RDataFrame

ROOT is an open-source framework designed for data analysis, particularly in high-energy physics, but it's also used in other fields. While it's a very powerful tool, ROOT can be challenging to work with due to its complexity.

A relatively new feature in ROOT has been introduced that combines the efficiency and power of ROOT with the ease and simplicity of Pandas dataframes: RDataFrame.

RDataFrame provides a simple way to filter, reduce, and process datasets directly from .root files, making large datasets more manageable. It also allows easy conversion to Pandas dataframes, enabling the use of Python’s data analysis tools without the burden of massive file sizes. In short, a perfect tool for handling big data

Since navigating the RDataFrame documentation can be a bit challenging, I thought it would be helpful to provide a few lines of code below to help you get started.


Once ROOT is installed (Check CERN's official website on how to do it), the ROOT library can be used in Python (and C++ as well).

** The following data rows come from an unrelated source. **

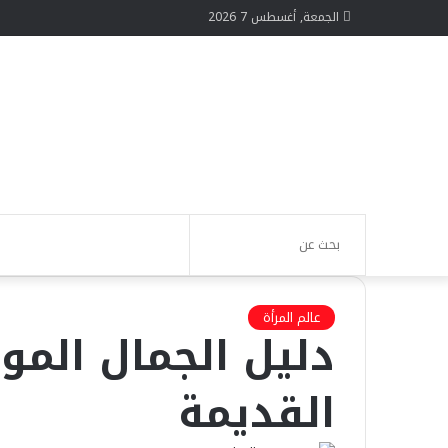
الجمعة, أغسطس 7 2026
الوضع
تسجيل
بحث
المظلم
الدخول
عن
عالم المرأة
​دليل الجمال المو
القديمة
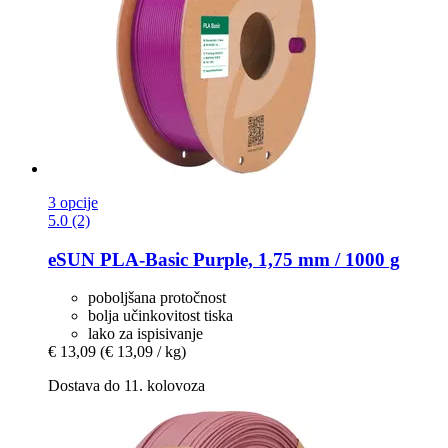
3 opcije
5.0 (2)
eSUN
PLA-​Basic Purple, 1,75 mm / 1000 g
poboljšana protočnost
bolja učinkovitost tiska
lako za ispisivanje
€ 13,09
(€ 13,09 / kg)
Dostava do 11. kolovoza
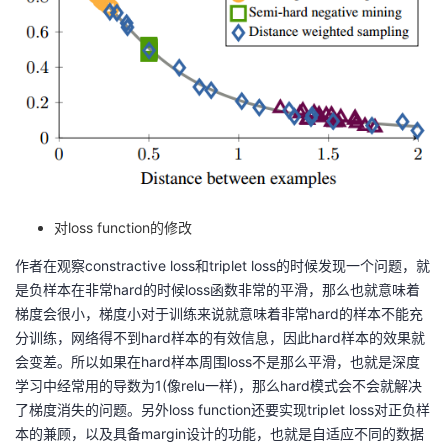
对loss function的修改
作者在观察constractive loss和triplet loss的时候发现一个问题，就
是负样本在非常hard的时候loss函数非常的平滑，那么也就意味着
梯度会很小，梯度小对于训练来说就意味着非常hard的样本不能充
分训练，网络得不到hard样本的有效信息，因此hard样本的效果就
会变差。所以如果在hard样本周围loss不是那么平滑，也就是深度
学习中经常用的导数为1(像relu一样)，那么hard模式会不会就解决
了梯度消失的问题。另外loss function还要实现triplet loss对正负样
本的兼顾，以及具备margin设计的功能，也就是自适应不同的数据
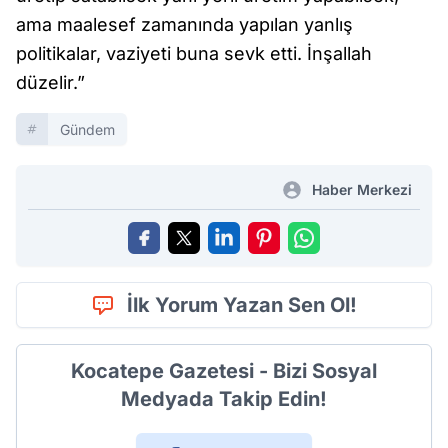
ama maalesef zamanında yapılan yanlış
politikalar, vaziyeti buna sevk etti. İnşallah
düzelir.”
Gündem
Haber Merkezi
İlk Yorum Yazan Sen Ol!
Kocatepe Gazetesi - Bizi Sosyal
Medyada Takip Edin!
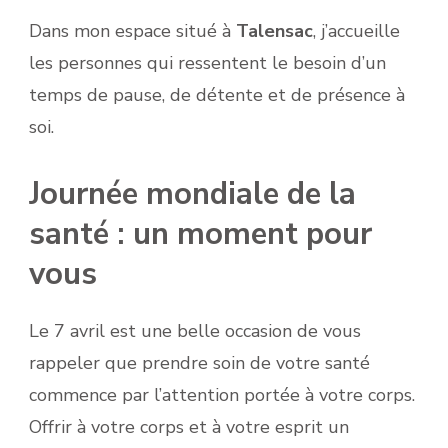
Dans mon espace situé à
Talensac
, j’accueille
les personnes qui ressentent le besoin d’un
temps de pause, de détente et de présence à
soi.
Journée mondiale de la
santé : un moment pour
vous
Le 7 avril est une belle occasion de vous
rappeler que prendre soin de votre santé
commence par l’attention portée à votre corps.
Offrir à votre corps et à votre esprit un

This step is important as ROOT has to be imported in the Python script.

     
import ROOT
    

The initialization of a RDataFrame from a list of .root files can be done in a single line:

     
rdf = ROOT.RDataFrame(BranchName, ListOfROOTFiles)
    

One can print the RDataFrame, get its columns, or count its number of rows:

     
rdf.Display().Print()
rdf.GetColumnNames()
rdf.Count().GetValue()
    

Just as in Pandas, one can define new columns, and apply a selection of the rows of the dataframe:

     
rdf.Define(VariableName, StringOfOperation)
rdf.Filter(StringOfExpression)
    

A last and important feature is the conversion between Pandas dataframes and RDataFrame.

In one way, it can be done like this:

     
data = {key: df[key].values for key in list(df.columns)}
rdf = ROOT.RDF.MakeNumpyDataFrame(data)
    

And in the other yields:

     
ListColumns = [str(col) for col in rdf.GetColumnNames()]
df = pd.DataFrame.from_dict(rdf.AsNumpy(ListColumns))
    

This is in no circumstances a comprehensive overview of the RDataFrame methods and functions that are available. More information can be found online in ROOT forums for example, yet I hope it gives a taste of it.